__PAGE__.
^^^^

Key findings
- 0.7%Run the full modern stack
SPF + DMARC enforced + MTA-STS + TLS-RPT + BIMI, together — across all 8,907 resolved domains.
- 68.2%Publish a DMARC record
Up from a bare majority a few years ago — but adoption isn't the same as protection.
- 1 in 4DMARC adopters still at p=none
25% of domains with a DMARC record are monitor-only — visibility without enforcement.
- 2.6%Publish an MTA-STS record
The transport-security layer almost nobody has heard of, let alone deployed.
- 9.5%Publish a BIMI record
Brand logos in the inbox remain a small-minority feature, even among enforced domains.
- 3.3xDMARC-adoption gap by host
Managed mailbox providers hit 87.5–95.5% adoption; self-managed mail servers sit at 28.7%.
The enforcement gap
68.2%of the domains we scanned publish a DMARC record — a healthy majority. But a DMARC record alone doesn't stop spoofed mail; the p= tag does. Split the same population by policy and the picture changes:
- 31.8% No DMARC record
- 17.4% p=none (monitor only)

^^^^

__SUPPLIED MATERIAL__.
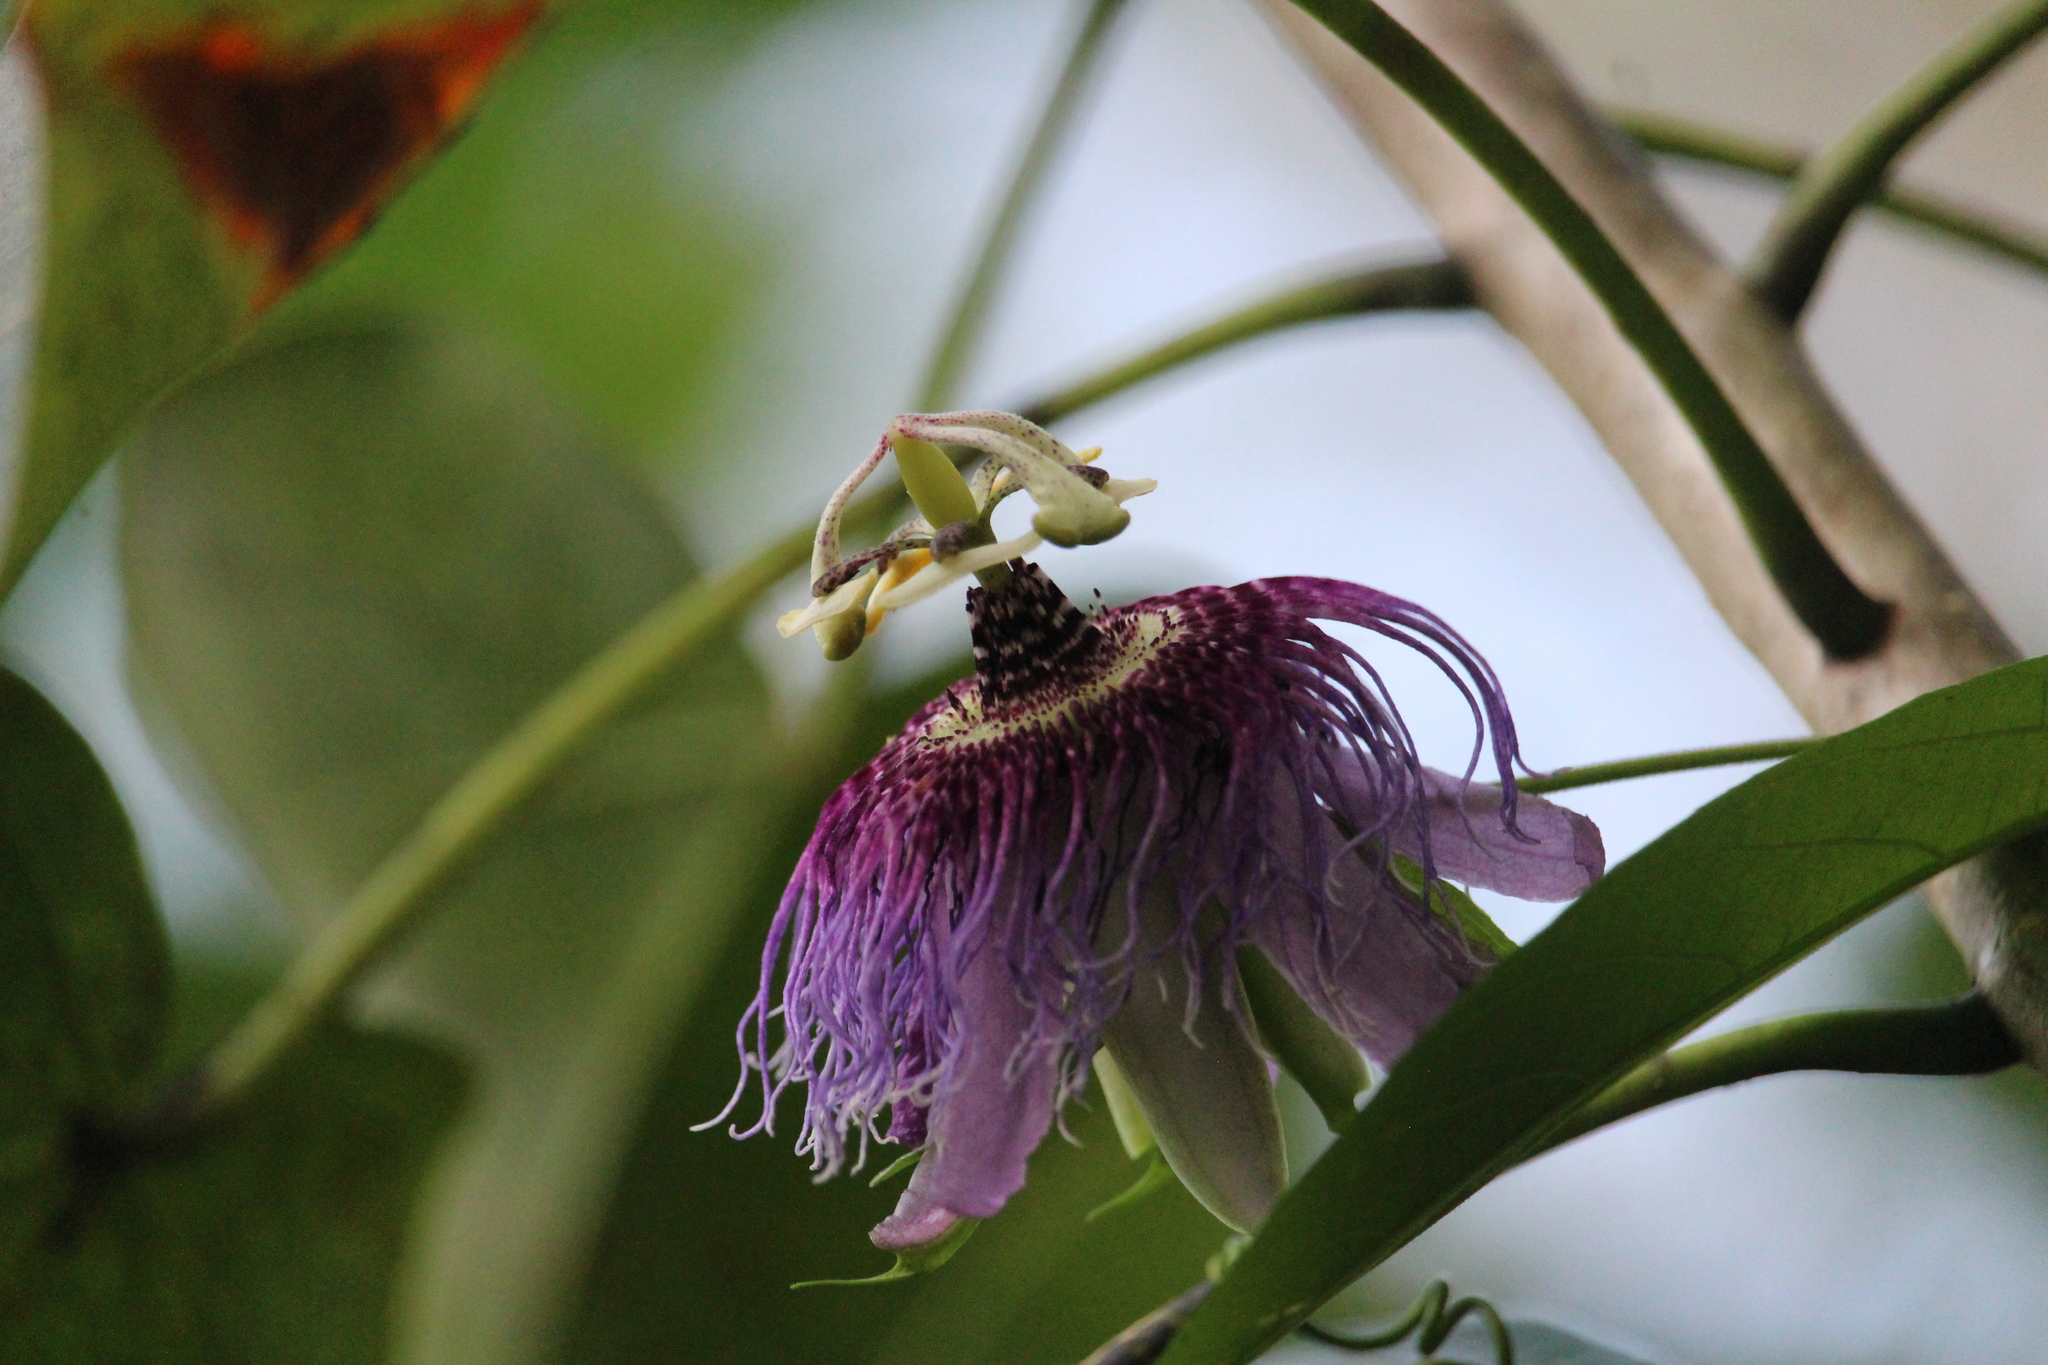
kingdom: Plantae
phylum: Tracheophyta
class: Magnoliopsida
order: Malpighiales
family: Passifloraceae
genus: Passiflora
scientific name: Passiflora serratifolia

^^^^

__INSTRUCTION__.
Write out everything in the email security findings from "- 68.2%Publish a" down to "sit at 28.7%.". You won't need the entries.

__TASK OUTPUT__.
- 68.2%Publish a DMARC record
Up from a bare majority a few years ago — but adoption isn't the same as protection.
- 1 in 4DMARC adopters still at p=none
25% of domains with a DMARC record are monitor-only — visibility without enforcement.
- 2.6%Publish an MTA-STS record
The transport-security layer almost nobody has heard of, let alone deployed.
- 9.5%Publish a BIMI record
Brand logos in the inbox remain a small-minority feature, even among enforced domains.
- 3.3xDMARC-adoption gap by host
Managed mailbox providers hit 87.5–95.5% adoption; self-managed mail servers sit at 28.7%.